In 1967 the Conservative MP Kenneth Lewis published a pamphlet entitled ‘Students in Revolt’, in which he recognised both the rising number of students, but more importantly their increasing desire for representation. “As the number of students rise”, he wrote “so does their wish for influence”. This was, of course, prompted by the prelude to what we now think of as the May ’68 student uprisings, less pronounced in Britain, but which still saw the occupation of various university campuses as well as renewed articulation by students demanding political and social change.

Fast forward to today. The fifth anniversary of the storming of Milbank has just passed, seen by some in a purely historical vein, and by others as the beginning of a student struggle which remains ongoing.

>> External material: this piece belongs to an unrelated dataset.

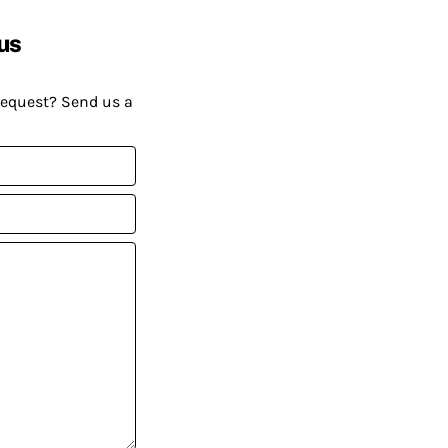
us
request? Send us a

Clearly that struggle is still being fought. Thousands of students recently marched in London to demand free education and living grants for all, among them a contingent from Royal Holloway. This protest was met with hostility by the police, as many of us were kettled and several arrests were made. Yet it would be hard to deny that the students’ case was not made.

However, if ever we are to win the fight for free education and against the marketisation of higher education, we need to fundamentally rethink how we conceive of ourselves as a group, and there are things we can learn from the students with whom Mr Lewis was so alarmed in the late 1960s.

Lewis’ major course for alarm was the fact that “students see themselves as worker-students rather than as pupil-students”, and this remains an endemic problem. Only now, the problem is ours. We have ceased to see ourselves as part of a wider struggle, and started thinking of ourselves as a separate group of pupil-consumers. When our lecturers go on strike to defend the pensions they have worked for 30 years for, why do so few of us support them? Quite simply, because we have been duped into believing that we have entered university to purchase a commodity: a degree. Who cares of what intellectual value, and what becomes of those who taught us, as long as we leave with ‘value for money’ having had a service provided for us.

It is this frame of mind which needs to change. The students of May ’68 were successful in almost toppling a government, and why? Because they saw themselves as part of a wider struggle, resulting in the workers of France coming out to support them in their millions.

Lewis believed that “the ‘student-worker’ is a new concept but it is here to stay”. How wrong he was. If ever we are to stand a chance of making education free, of opening up higher education to all, and of making our institutions and syllabi reflective of the students, then we must rekindle this idea of a ‘student class’ which Lewis so feared, and whose absence his successors are currently revelling in.

 

The author wishes to express his gratitude to Mr Sam Pickering of the NCAFC Executive Committee for generously allowing this essay to be republished here.